In der zu dem Kooperationsprojekt erschienenen Publikation Die Kunst zu handeln, die sehr großzügig vom Ministerium für Wissenschaft, Forschung und Kunst Baden-Württemberg unterstützt wurde, schreibt Prof. Wolfgang Ullrich – einer der prominentesten Kunstkritiker unserer Tage – so auch: „Der Handel mit Kunst lässt sich […] als ein über lange Zeit gewachsenes und stark ausdifferenziertes Feld an Techniken begreifen, mit denen es gelingt, den […] Charakter bildender Kunst […] als Grundlage starker und einmaliger Erfahrungen zu empfinden. […] Aber selbst viele Sammler sind in Interviews hilflos und überfordert, auf die Frage, was das Besitzen für sie bedeutet, eine klare Antwort zu finden.
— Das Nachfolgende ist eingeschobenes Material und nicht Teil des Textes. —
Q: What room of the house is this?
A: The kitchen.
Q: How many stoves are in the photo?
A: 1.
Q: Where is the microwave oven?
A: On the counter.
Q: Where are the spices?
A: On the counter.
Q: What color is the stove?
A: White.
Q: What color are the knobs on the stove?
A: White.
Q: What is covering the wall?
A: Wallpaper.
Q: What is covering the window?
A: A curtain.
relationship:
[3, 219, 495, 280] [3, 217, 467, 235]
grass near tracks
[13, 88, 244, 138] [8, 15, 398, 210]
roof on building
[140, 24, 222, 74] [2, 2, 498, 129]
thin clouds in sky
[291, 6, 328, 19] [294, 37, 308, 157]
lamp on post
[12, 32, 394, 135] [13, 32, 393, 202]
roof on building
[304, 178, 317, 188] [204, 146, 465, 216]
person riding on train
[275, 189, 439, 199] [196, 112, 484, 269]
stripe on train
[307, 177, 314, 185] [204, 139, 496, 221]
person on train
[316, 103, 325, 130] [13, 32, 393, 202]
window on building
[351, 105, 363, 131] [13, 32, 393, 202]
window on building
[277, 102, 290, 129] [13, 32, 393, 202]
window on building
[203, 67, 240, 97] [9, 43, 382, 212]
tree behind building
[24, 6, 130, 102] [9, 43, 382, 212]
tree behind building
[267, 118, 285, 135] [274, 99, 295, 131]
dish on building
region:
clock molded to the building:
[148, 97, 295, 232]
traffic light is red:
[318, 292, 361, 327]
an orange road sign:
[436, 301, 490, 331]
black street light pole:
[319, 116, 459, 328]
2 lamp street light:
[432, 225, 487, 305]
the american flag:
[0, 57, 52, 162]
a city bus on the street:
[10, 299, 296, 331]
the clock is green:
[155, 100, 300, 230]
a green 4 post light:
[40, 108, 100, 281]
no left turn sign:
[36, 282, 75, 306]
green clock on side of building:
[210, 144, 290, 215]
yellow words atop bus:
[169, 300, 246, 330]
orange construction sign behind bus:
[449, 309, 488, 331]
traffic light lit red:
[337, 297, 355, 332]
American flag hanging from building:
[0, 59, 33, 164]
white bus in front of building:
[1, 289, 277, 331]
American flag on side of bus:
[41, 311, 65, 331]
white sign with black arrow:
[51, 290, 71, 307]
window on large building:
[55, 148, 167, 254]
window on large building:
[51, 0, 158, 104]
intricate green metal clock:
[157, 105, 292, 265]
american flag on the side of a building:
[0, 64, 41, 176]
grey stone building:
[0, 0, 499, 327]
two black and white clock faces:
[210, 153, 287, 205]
Vielleicht haben sie die Sorge, als Protzer abgestempelt zu werden, vielleicht zeigt sich daran aber auch das Fehlen einer Sprache, mit der Qualitäten des Besitzens zu formulieren wären. Äußerungen, in denen diese ausnahmsweise doch in Worte gefasst sind, müssten daher gesammelt und analysiert werden – etwa ein Statement wie das von Christian Boros, wonach ‚ich mich mehr mit der Kunst beschäftige, wenn ich sie nicht nur mental verinnerliche, sondern sie auch kaufe’. Für ihn bedeute das Ausgeben von Geld eine existenzielle Erfahrung, die ein [bloßer] Rezipient von Kunst nie machen könne, da es ‚mehr Schmerz bereitet als ein ‚interessenloser’ Museumsrundgang.’ […] Wenn Kunst als etwas Hehres und Erhabenes gilt, ist das also auch Ausdruck davon, dass Sammler den exklusiven Erwerb eines Werkes als große Leistung, gar als heroische Tat empfinden und somit rauschhafte Gefühle darauf projizieren.“

Ihnen allen, meine sehr geehrten Damen und Herren, liebe Gäste, wünsche ich jedenfalls heute und hier eine Menge dieser starken und einmaligen Erfahrungen, die die Arbeiten von ststs mit Sicherheit ermöglichen. Und was ist schon der von dem Berliner Sammler Boros angesprochene Schmerz (einer mehr oder weniger doch leidlich zu verschmerzenden Geldausgabe) gegen den täglichen Genuss rauschhafter Gefühle im Angesicht eines einmal erworbenen Lieblingsstückes, mit dem zusammen Sie ein ganzes Leben lang verbringen können!